A bill that would’ve required Texas voting machines to include individual paper records of all votes stalled in the state legislature Saturday, to the consternation of computer scientists and election-security analysts who advocate against all-electronic voting systems.
House Bill 2909, which proposed other revisions to the state’s election laws, would’ve mandated that by 2024, all voting machines in Texas use either voter-marked paper ballots or — if using a digital interface — be capable of printing a paper receipt of all recorded votes. While the bill had been approved by both the Texas House and Senate, it failed to be approved by a conference committee before the biennial legislative session expired.
Paper records are essential to verifying the results of an election, experts say, and Saturday’s result means that Texas — home to 16 million registered voters — will lag behind as other states race to overhaul their voting systems.
“A paper trail is the most basic element of a secure election system, and it’s unfortunate that legislators could not muster the will to protect Texas voters,” said Dan Wallach, a professor of computer science at Houston’s Rice University. “It’s essential that we keep improving security because our voting systems face a variety of adversaries, foreign and domestic. Paper ballots are a critical step to protecting the integrity of our elections.”
The paper-trail requirement originated as a component of a controversial Texas Senate bill that would’ve created a rash of new restrictions on election activity, including prohibitions on poll workers helping voters who need assistance at the ballot box and the designation of felony offenses for errors on voter registration forms. The paper-ballot provision, though, was attached to HB 2909 with bipartisan support after the initial Senate measure fizzled.
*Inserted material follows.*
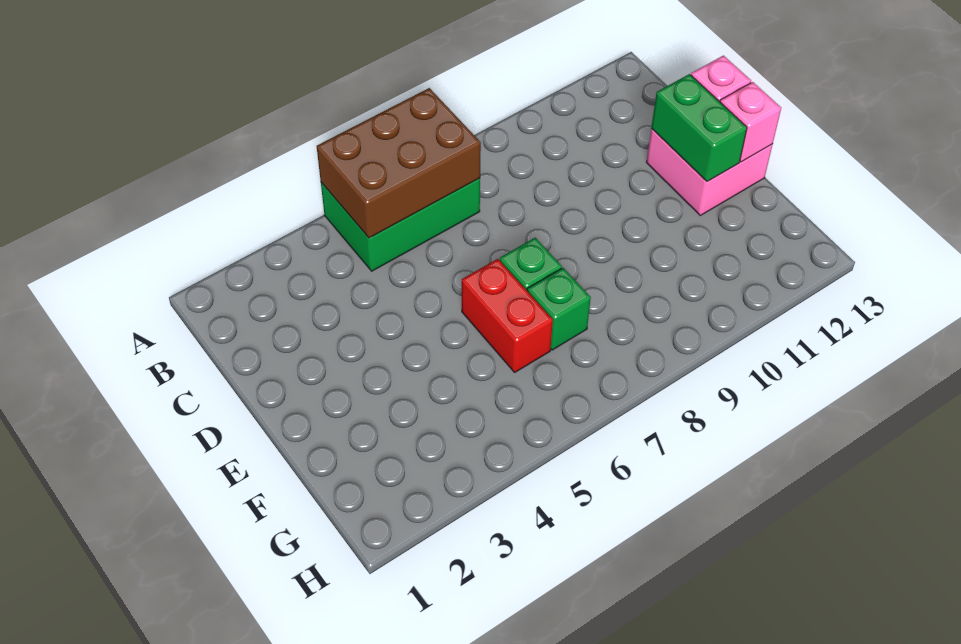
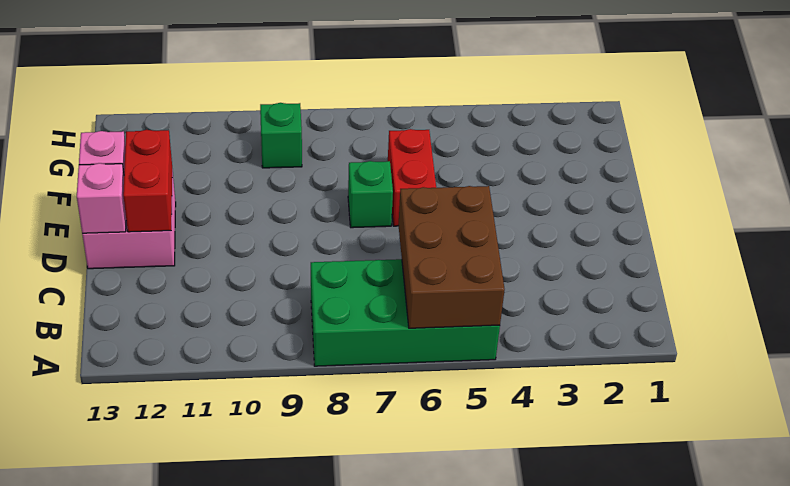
green brick A5:B7 level 1 -> green brick A5:B8 level 1
brown brick A5:B7 level 2 -> brown brick A5:C6 level 2
green brick D12:E12 level 2 -> red brick D12:E12 level 2
green brick F7 level 1 -> green brick G9 level 1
State and local election officials across the country are redesigning many of their systems in the wake of attempts by the Russian government to interfere in the 2016 presidential race. And many of those efforts are focused on replacing direct-recording electronic, or DRE, machines that do not produce paper records of votes.
The U.S. Election Assistance Commission last year awarded Texas $24.4 million as part of a $380 million round of grants for states to modernize their election systems. While many states plan to use most or all of their grants to buy new voting equipment, Texas only plans to commit $500,000 on new machines, instead spending the majority on new auditing and cybersecurity tools and personnel. (In a document filed to the EAC, the Texas Department of State wrote that it plans to use that smaller sum to help “facilitate” counties’ purchases of new voting machines rather than outright acquisition.)
But a steady chorus of researchers has urged state and local officials to be expedient in ditching their all-electronic balloting devices. The National Academies of Sciences, Engineering, and Medicine issued a report last September saying all elections should be conducted with human-readable paper ballots “as soon as possible.” An analysis of machines used in South Carolina found that several hundred votes in local races last year were improperly counted because of software glitches. And a 21-member commission studying Pennsylvania’s voting machines called the DRE devices used by 83 percent of that state’s voters a “clear and present danger.”
Currently, Texas uses a variety of voting machines, though many of its 254 counties still rely on touchscreen units that don’t produce paper records, according to a March report by New York University’s Brennan Center for Law and Justice. Among those still using an all-electronic platform is Harris County, home to Houston and 2.2 million registered voters, though the county’s recently inaugurated clerk has said she plans to purchase a paper-based system.
But with House Bill 2909 failing to pass, any statewide action is unlikely to occur before the legislature convenes again in 2021.